• **Work to be completed**
Count the lines in the material below that contain the word "HDFC", matching case exactly, and give only that number.

***** Dataset content

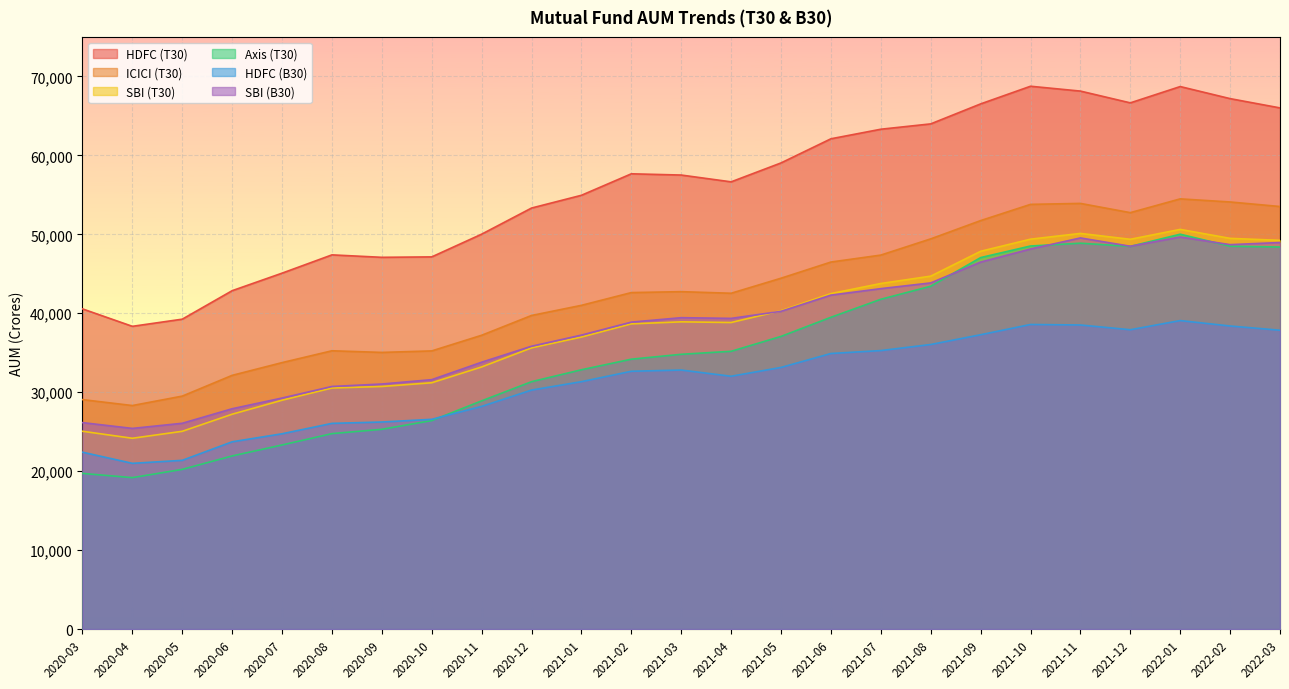

Reading left to right, extract all data points from this chart.

HDFC (T30): 2020-03=40553.7	2020-04=38344.1	2020-05=39250.1	2020-06=42858.3	2020-07=45078.1	2020-08=47394.3	2020-09=47084.7	2020-10=47139.5	2020-11=50017.0	2020-12=53326.0	2021-01=54942.2	2021-02=57662.8	2021-03=57505.0	2021-04=56644.0	2021-05=59040.3	2021-06=62097.7	2021-07=63308.4	2021-08=63985.0	2021-09=66515.6	2021-10=68752.7	2021-11=68139.0	2021-12=66647.3	2022-01=68713.1	2022-02=67184.6	2022-03=66008.3
ICICI (T30): 2020-03=29062.6	2020-04=28310.7	2020-05=29504.5	2020-06=32133.6	2020-07=33747.8	2020-08=35247.1	2020-09=35039.4	2020-10=35230.5	2020-11=37211.7	2020-12=39718.9	2021-01=41003.4	2021-02=42617.8	2021-03=42734.8	2021-04=42533.3	2021-05=44437.7	2021-06=46485.9	2021-07=47366.9	2021-08=49420.7	2021-09=51735.8	2021-10=53791.0	2021-11=53913.1	2021-12=52741.5	2022-01=54487.0	2022-02=54093.8	2022-03=53519.5
SBI (T30): 2020-03=25053.8	2020-04=24166.2	2020-05=25048.4	2020-06=27213.1	2020-07=28985.2	2020-08=30532.9	2020-09=30727.1	2020-10=31197.3	2020-11=33199.7	2020-12=35615.5	2021-01=36987.8	2021-02=38657.2	2021-03=38910.5	2021-04=38828.0	2021-05=40322.7	2021-06=42493.1	2021-07=43769.4	2021-08=44700.0	2021-09=47848.1	2021-10=49383.1	2021-11=50110.9	2021-12=49368.1	2022-01=50620.1	2022-02=49484.5	2022-03=49234.1
Axis (T30): 2020-03=19714.7	2020-04=19179.3	2020-05=20225.7	2020-06=21927.2	2020-07=23316.6	2020-08=24753.9	2020-09=25301.3	2020-10=26403.8	2020-11=28905.5	2020-12=31331.7	2021-01=32843.3	2021-02=34182.1	2021-03=34802.7	2021-04=35181.1	2021-05=37069.0	2021-06=39490.6	2021-07=41770.8	2021-08=43422.6	2021-09=47050.3	2021-10=48517.7	2021-11=48874.9	2021-12=48470.9	2022-01=50011.8	2022-02=48493.8	2022-03=48391.2
HDFC (B30): 2020-03=22402.3	2020-04=20990.7	2020-05=21370.8	2020-06=23719.4	2020-07=24734.7	2020-08=26053.5	2020-09=26224.3	2020-10=26567.5	2020-11=28203.2	2020-12=30270.4	2021-01=31334.4	2021-02=32653.2	2021-03=32806.9	2021-04=32021.3	2021-05=33136.7	2021-06=34903.3	2021-07=35274.3	2021-08=36042.2	2021-09=37279.9	2021-10=38578.2	2021-11=38513.9	2021-12=37913.4	2022-01=39072.4	2022-02=38385.7	2022-03=37849.4
SBI (B30): 2020-03=26148.9	2020-04=25415.1	2020-05=26064.8	2020-06=27904.6	2020-07=29262.8	2020-08=30725.7	2020-09=31036.9	2020-10=31589.5	2020-11=33799.4	2020-12=35824.3	2021-01=37233.0	2021-02=38876.1	2021-03=39440.1	2021-04=39350.4	2021-05=40246.1	2021-06=42296.9	2021-07=43118.1	2021-08=43843.2	2021-09=46479.4	2021-10=48135.9	2021-11=49539.6	2021-12=48487.7	2022-01=49657.0	2022-02=48690.3	2022-03=48959.3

**********

• **Solved problem**
2